Timmy spoke: “Please don’t worry. I feel like stars are watching over me. I don’t think they’ll let me do what I don’t want to do. Now Durwood, now Paulie, what’s in this town for me to see?”

Durwood was suddenly intimidated and, without his lead, so was Paulie. And at this moment R. Allan summoned them to the phone.

 

 

 

Anthony Montano lay flat on his back in the darkness of the Erie and Lackawanna terminal and wondered why. He then recollected that those three joints had been of Mantanuska Thunderfuck and had been ingested to courageously propel him inwards and had done just that.
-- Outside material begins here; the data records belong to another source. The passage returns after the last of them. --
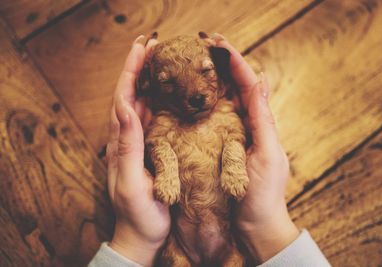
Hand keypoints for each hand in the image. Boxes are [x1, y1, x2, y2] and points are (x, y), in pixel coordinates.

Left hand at [106, 35, 169, 266]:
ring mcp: (139, 142)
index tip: (142, 48)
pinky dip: (160, 100)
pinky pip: (154, 118)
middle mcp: (127, 137)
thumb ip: (127, 145)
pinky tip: (169, 92)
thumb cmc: (138, 213)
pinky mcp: (150, 149)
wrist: (141, 234)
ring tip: (162, 59)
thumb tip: (125, 106)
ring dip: (150, 79)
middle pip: (132, 93)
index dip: (131, 71)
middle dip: (140, 67)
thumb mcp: (132, 181)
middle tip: (153, 43)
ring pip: (143, 102)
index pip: (123, 98)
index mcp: (120, 142)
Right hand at [209, 34, 299, 262]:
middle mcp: (245, 126)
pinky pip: (207, 123)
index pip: (249, 86)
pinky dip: (199, 107)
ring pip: (219, 103)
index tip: (220, 45)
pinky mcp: (216, 150)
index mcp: (261, 124)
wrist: (255, 227)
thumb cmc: (265, 196)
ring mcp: (230, 137)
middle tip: (204, 46)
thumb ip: (264, 121)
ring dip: (208, 82)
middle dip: (220, 67)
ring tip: (193, 64)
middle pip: (233, 89)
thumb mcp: (269, 155)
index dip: (236, 64)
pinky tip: (187, 97)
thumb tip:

So, while he might in a few moments just be able to pull himself up and climb those stairs and begin his search, he would, for the nonce, and to better ward off thoughts of imminent, surrounding dangers, or wretched concern over how to break the news to Winnie Heinz, compose an Ode again until strength, health, and muscular agility returned.

Ah, home away from home, ah black hole of Calcutta, ah windswept, storm toss’d, fire-ravaged skeleton of former grandeurs! That you are still standing!, with your three stories gutted yet still here. Holes in you for entrance, holes within your stockings, fetid waters underneath, your bottom twisted and rippling like wooden waves,
You Are a Woman!
Our Ellie, Barbra, Kate, Bette, Diana, Marlene, Tallulah,
Judy
! Survivor, standing after all these ravages upon your face and body, from users and abusers of your finery, but still submitting, still bearing outrage, how many pints, quarts, gallons of semen spilled into your pock-marked skin?…now, now…into your tent creep this warm night, creep any night, crawling in and into this biggest womb and void of spacious blackness, total darkness, tread carefully, don’t trip, holes are many, beams are loose, floorboards missing, and oh the river is wide, and cold, and schmutzig, and beneath me, oi, also this building has no back, this lady wears a strapless, feel movement around me, who knows how many?, two thousand?, two hundred?, two?, me and my murderer?, me and my next beloved?, what a fantasy trip, I don’t have to see you and you don’t have to see me, you are John Wayne with real hair, and so up up up, I am now getting up, ignore handpainted fluorescent warning:
LAST JULY A GUY WAS MURDERED HERE AND ROBBED OF HIS CARTIER WATCH AND STABBED IN THE GUTS
with under-scrawling: “Glad to hear someone’s got guts,” up up up and…as I grow more bold, does not a proud woman inspire a return of strength, she’s made it, I Can, Too, sing it, Barbra: “He’s my man and I love him, no matter that he’s left me,” sing it, Greta:
“Mein Mann ist mein Herz und meine Liebe und mein Leben,”
sing it Vera: “There’ll be birds of love and laughter, when you come back after,” sing it, Edith:
“Mon homme, mon homme, mon homme, mon hoooommmmmeee,”
and Barbara, fat Barbara, our new cookie, sing the anthem: “Who’s going to make me gay now?,” yeah, girls, you made it, so can I, my heart’s still beating, my tits aren’t sagging, my pecker’s hopefully still pecking, I’ve made it through another winter, now I deserve a break today, go out, go up, go show them that I’m still Alive! Show them that I’m still gorgeous and still gutsy and desirable, and while I may be going down the tubes, I’ll go down getting my cock sucked as I start another year of life!